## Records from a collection

*** Begin section ***

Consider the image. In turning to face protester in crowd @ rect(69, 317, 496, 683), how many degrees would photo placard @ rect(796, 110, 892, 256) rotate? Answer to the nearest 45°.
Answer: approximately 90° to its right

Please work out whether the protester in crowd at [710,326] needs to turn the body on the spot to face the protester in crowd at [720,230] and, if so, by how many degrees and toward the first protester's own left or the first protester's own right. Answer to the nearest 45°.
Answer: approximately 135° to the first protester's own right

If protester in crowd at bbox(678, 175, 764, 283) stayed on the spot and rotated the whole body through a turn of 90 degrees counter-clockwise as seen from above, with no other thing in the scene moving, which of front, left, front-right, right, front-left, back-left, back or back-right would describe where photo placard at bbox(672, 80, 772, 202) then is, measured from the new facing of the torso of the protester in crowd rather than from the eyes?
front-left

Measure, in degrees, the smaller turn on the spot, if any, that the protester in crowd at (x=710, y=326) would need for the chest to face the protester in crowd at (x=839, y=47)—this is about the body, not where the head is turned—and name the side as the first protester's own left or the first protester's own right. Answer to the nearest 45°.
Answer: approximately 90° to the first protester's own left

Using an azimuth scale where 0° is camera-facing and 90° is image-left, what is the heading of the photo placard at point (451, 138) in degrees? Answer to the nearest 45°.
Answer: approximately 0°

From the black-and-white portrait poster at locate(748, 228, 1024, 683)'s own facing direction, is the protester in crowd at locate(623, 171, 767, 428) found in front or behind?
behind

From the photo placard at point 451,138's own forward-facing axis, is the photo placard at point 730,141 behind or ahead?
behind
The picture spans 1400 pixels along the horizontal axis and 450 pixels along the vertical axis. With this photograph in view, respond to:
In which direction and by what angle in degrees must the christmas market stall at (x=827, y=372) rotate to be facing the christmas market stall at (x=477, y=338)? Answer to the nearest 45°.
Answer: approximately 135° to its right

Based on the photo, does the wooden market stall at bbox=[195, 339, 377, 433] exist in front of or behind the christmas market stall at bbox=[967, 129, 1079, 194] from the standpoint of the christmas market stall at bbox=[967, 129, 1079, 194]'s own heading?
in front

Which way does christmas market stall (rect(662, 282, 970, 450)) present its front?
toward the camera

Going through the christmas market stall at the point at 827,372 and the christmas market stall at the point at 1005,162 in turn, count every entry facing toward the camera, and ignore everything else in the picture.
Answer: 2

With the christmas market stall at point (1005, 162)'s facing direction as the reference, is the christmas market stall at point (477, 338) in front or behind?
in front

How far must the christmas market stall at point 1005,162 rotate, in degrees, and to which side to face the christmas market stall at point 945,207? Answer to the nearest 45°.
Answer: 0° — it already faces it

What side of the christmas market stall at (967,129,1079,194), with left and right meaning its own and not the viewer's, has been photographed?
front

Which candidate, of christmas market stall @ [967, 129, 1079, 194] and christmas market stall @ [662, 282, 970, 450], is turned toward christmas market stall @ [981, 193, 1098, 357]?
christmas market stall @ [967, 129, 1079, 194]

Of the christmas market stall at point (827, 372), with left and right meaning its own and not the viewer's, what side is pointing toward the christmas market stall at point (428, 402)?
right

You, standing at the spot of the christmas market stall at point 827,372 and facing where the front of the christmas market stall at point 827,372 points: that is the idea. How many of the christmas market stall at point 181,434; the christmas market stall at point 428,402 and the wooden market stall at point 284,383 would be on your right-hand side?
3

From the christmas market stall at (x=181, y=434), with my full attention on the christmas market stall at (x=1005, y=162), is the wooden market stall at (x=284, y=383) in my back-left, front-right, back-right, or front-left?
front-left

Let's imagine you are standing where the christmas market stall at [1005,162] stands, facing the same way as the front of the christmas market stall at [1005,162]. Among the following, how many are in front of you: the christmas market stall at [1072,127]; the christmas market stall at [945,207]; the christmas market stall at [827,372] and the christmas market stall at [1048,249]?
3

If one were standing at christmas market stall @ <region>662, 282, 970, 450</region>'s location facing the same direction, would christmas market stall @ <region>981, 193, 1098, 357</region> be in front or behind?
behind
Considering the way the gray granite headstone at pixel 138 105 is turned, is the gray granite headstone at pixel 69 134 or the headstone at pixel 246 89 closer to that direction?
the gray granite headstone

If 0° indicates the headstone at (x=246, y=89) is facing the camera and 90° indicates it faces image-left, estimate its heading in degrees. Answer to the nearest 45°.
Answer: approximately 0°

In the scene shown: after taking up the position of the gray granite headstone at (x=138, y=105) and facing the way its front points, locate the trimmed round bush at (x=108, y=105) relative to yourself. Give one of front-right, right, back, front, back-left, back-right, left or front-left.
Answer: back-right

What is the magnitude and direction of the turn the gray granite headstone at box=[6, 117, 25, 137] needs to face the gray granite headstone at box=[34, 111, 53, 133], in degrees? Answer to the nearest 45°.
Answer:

*** End section ***

## Aim of the task
Swap "protester in crowd" for "demonstrator in crowd" wherever it occurs in the items above and repeat them in full, with everything else left the same.

## Written solution
Consider the image. In turning to face demonstrator in crowd @ rect(69, 317, 496, 683), how many degrees would photo placard @ rect(796, 110, 892, 256) rotate? Answer to the nearest 45°.
Answer: approximately 90° to its right

Please work out whether the demonstrator in crowd at [710,326] needs to turn the body on the spot to face the demonstrator in crowd at [720,230] and, if so, by how many degrees and toward the first protester's own left or the first protester's own right. Answer to the nearest 45°.
Answer: approximately 135° to the first protester's own right

If demonstrator in crowd at bbox(678, 175, 764, 283) stayed on the spot and rotated the whole body through a turn of 90 degrees counter-clockwise as seen from above, with no other thing in the scene moving, which of front, left, front-right, right, front-left, back-left, back or back-right would describe where photo placard at bbox(672, 80, 772, 202) then is, measured from the new facing of the torso of the demonstrator in crowd rather than from the eyes?
front-left

Measure, in degrees, the smaller turn on the spot, if any, that the demonstrator in crowd at (x=710, y=326) would need for the chest to face the demonstrator in crowd at (x=839, y=47)—this is about the body, not where the head is turned—and name the side as the first protester's own left or the first protester's own right. Answer to the nearest 45°.
Answer: approximately 90° to the first protester's own left

Using an azimuth scale where 0° is camera-facing and 90° is image-left, what is the heading of the photo placard at point (451, 138) in degrees? Answer to the nearest 45°.
Answer: approximately 0°

From the black-and-white portrait poster at locate(748, 228, 1024, 683)'s own facing direction, is the demonstrator in crowd at locate(623, 171, 767, 428) found in front or behind?
behind

From the photo placard at point 451,138's own forward-facing axis, is the photo placard at point 730,141 behind or ahead?
behind
The picture spans 1400 pixels along the horizontal axis and 450 pixels along the vertical axis. With this photograph in view, respond to:
In which direction and by what angle in degrees must the christmas market stall at (x=827, y=372) rotate to be facing the christmas market stall at (x=477, y=338)? Answer to the nearest 45°.
Answer: approximately 135° to its right

Based on the photo, does the wooden market stall at bbox=[195, 339, 377, 433] exist in front of or behind the christmas market stall at bbox=[967, 129, 1079, 194] from the standpoint of the christmas market stall at bbox=[967, 129, 1079, 194]'s own heading?
in front

Which way does christmas market stall (rect(662, 282, 970, 450)) present its front?
toward the camera

Going through the christmas market stall at the point at 827,372 and the christmas market stall at the point at 1005,162 in turn, count every entry facing toward the camera, and ignore everything else in the picture.
Answer: 2

With the christmas market stall at point (1005, 162)'s facing direction as the reference, is the christmas market stall at point (477, 338) in front or behind?
in front

How far must the christmas market stall at point 1005,162 rotate, in degrees, and to which side to face the christmas market stall at point 945,207? Answer to the nearest 45°.
Answer: 0° — it already faces it

What side of the christmas market stall at (967,129,1079,194), with left and right meaning its own and not the viewer's, has been photographed?
front

Which candidate, of christmas market stall @ [967, 129, 1079, 194] and christmas market stall @ [662, 282, 970, 450], is turned toward christmas market stall @ [981, 193, 1098, 357]?
christmas market stall @ [967, 129, 1079, 194]

Of the christmas market stall at point (827, 372), with left and right meaning its own and not the viewer's, what side is pointing toward the christmas market stall at point (428, 402)?
right

You, standing at the spot of the christmas market stall at point 827,372 and facing where the front of the christmas market stall at point 827,372 points: that is the idea. How many of the christmas market stall at point 181,434; the christmas market stall at point 428,402 and the wooden market stall at point 284,383 would be on your right-hand side?
3

From the christmas market stall at (x=181, y=434), with my full attention on the christmas market stall at (x=1005, y=162), is the wooden market stall at (x=284, y=383) in my back-left, front-right, back-right, or front-left?
front-left

Let's imagine you are standing where the christmas market stall at [1005,162] stands, facing the same way as the front of the christmas market stall at [1005,162]. Among the following, how many are in front of you: the christmas market stall at [1072,127]; the christmas market stall at [945,207]; the christmas market stall at [827,372] and the christmas market stall at [1048,249]?
3

If one were standing at christmas market stall @ <region>662, 282, 970, 450</region>'s location facing the same direction, would christmas market stall @ <region>981, 193, 1098, 357</region> be in front or behind?
behind
Considering the way the gray granite headstone at pixel 138 105 is turned, is the gray granite headstone at pixel 69 134 or the headstone at pixel 246 89 closer to that direction?
the gray granite headstone

If 0° indicates the headstone at (x=246, y=89) is facing the camera and 90° indicates it faces image-left, estimate its heading in degrees. Answer to the nearest 45°.
Answer: approximately 0°

In the scene shown: after taking up the position of the gray granite headstone at (x=138, y=105) and facing the way its front points, locate the trimmed round bush at (x=108, y=105) relative to yourself. Give one of front-right, right, back, front, back-left, back-right, left or front-left.
Answer: back-right

What is the magnitude and direction of the turn the gray granite headstone at box=[6, 117, 25, 137] needs to face the gray granite headstone at box=[34, 111, 53, 133], in degrees? Answer to the nearest 45°.
Answer:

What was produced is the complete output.